### DOCUMENT EXTRACT:
========
Dear proxmox gurus!
first please accept my deep respect as the solution is absolutely amazing. I do use it for a non-profit organization to help them cope with their IT on an affordable way. It is running for 5+ years and I am on version 6.4-13 at the moment, planning to go to 7 by xmas. When in doubt, I do study the documentation and read forums but I have one thing I would like someone to interpret for me as I am afraid my understanding is not correct. I am strugling in the way how RAM is allocated and swap used. The reason behind is that in past 3-5 months I can see a nearly regular bi-weekly VM restarts most likely caused by RAM cap which started to be utilized above past 5 years average.
The setup is HP ML server with HBA, Xeon 6 cores, 86 GB RAM. ZFS setup with SSD drives used for logs and cache (mirrored to make sure defect SSD does not corrupt the data, although the server is on UPS) and 4 7K2 drives in mirror/strip.
Also there is a ZRAM installed of size 12 GB for swapping
There are 4 VM - all windows 2012 R2 64 bit and the RAM assigned is 32+3+3+4 GB = 42 GB RAM allocated. All machines have balooning enabled and working.
Now comes my confusion.
For many years I had the swappines set to 1 and the system was rock stable. The zfs_arc_min and max were not set thus = 0. The RAM usage was always like 75 % for many years with the same VM running all the time. Most likely after some proxmox update in May/June I started to experience random VM restarts which I concluded were due to a high RAM usage because since about June I can see the RAM usage as 92-96% = 82 to 84 GB out of 86 GB. So I started to read more about the RAM usage and SWAP and ARC size and did a test 3 weeks back when I committed following changes:
1) I have limited the ARC min and max size (followed by update-initramfs -u):
2) I have modified the swappiness (to 10, 20, 60 and 100 - one by one for couple of days)
sysctl -w vm.swappiness=60
My experience was that the total usage of RAM was suddenly all 2 weeks about 57 GB - which could be theoretically all allocated RAM to all VMs + ZRAM for SWAP.
========
### SOURCE DATA:
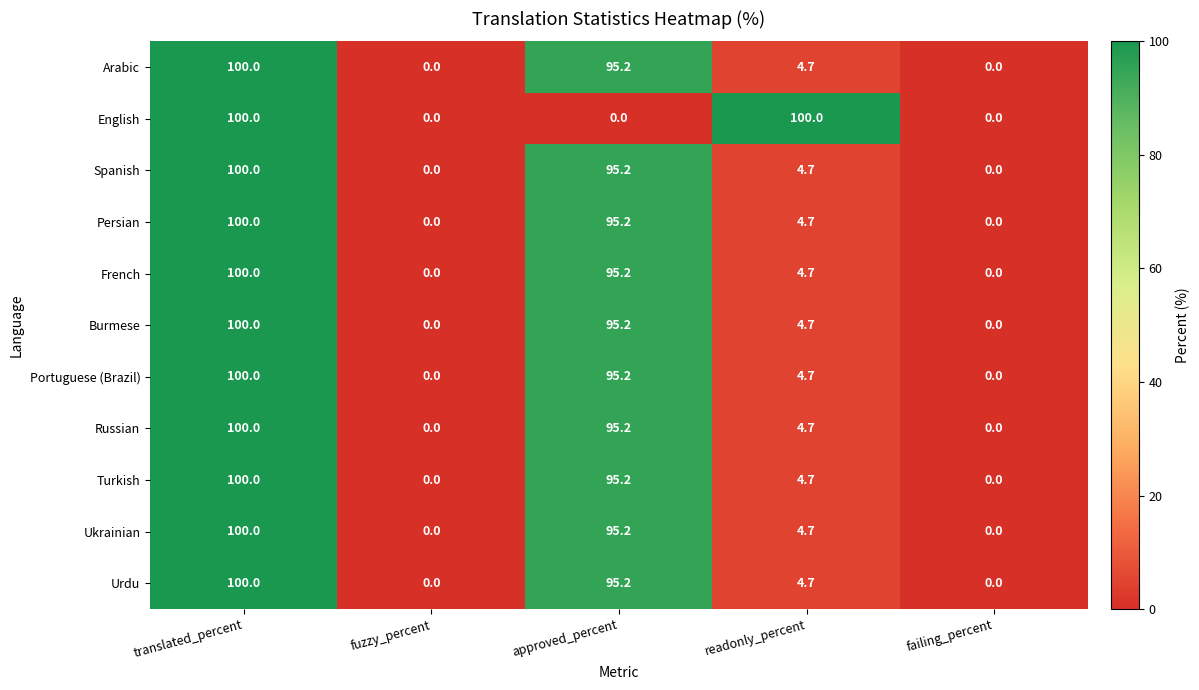

Is the value of Russian at translated_percent greater than the value of French at failing_percent?

Yes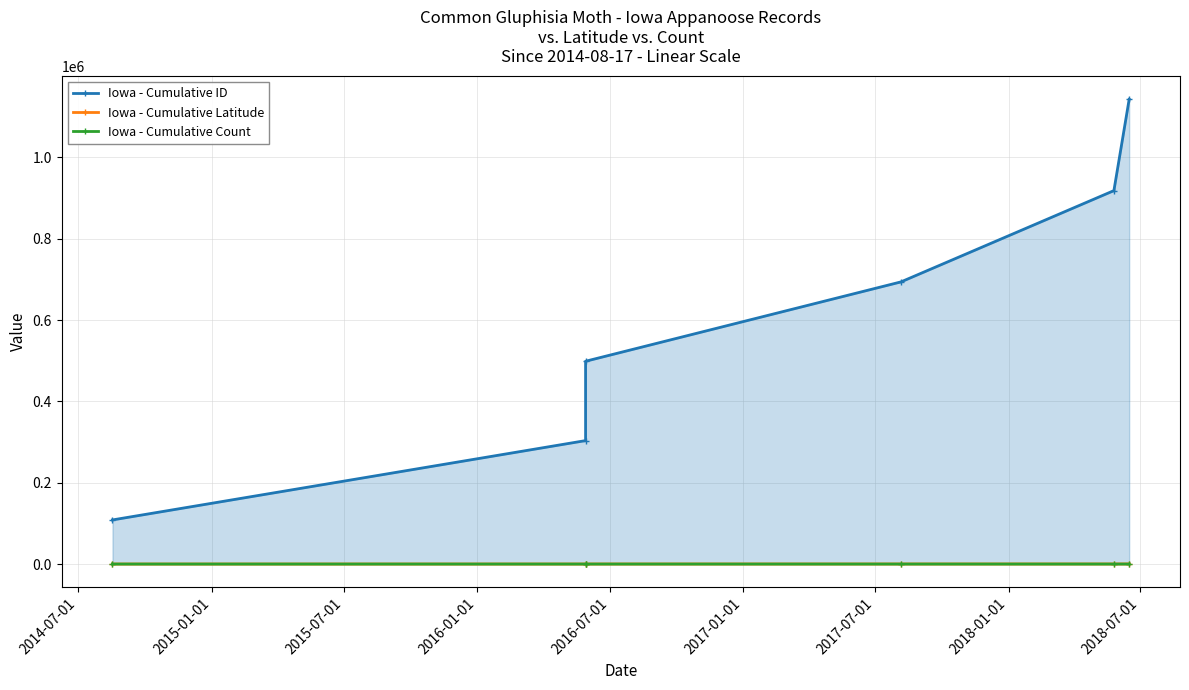

Which series has the largest range (max minus min)?

Iowa - Cumulative ID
========
### INSTRUCTION:
In the Proxmox forum post, what size is the ZRAM installed for swapping?

### SOLUTION TO THIS EXERCISE:
12 GB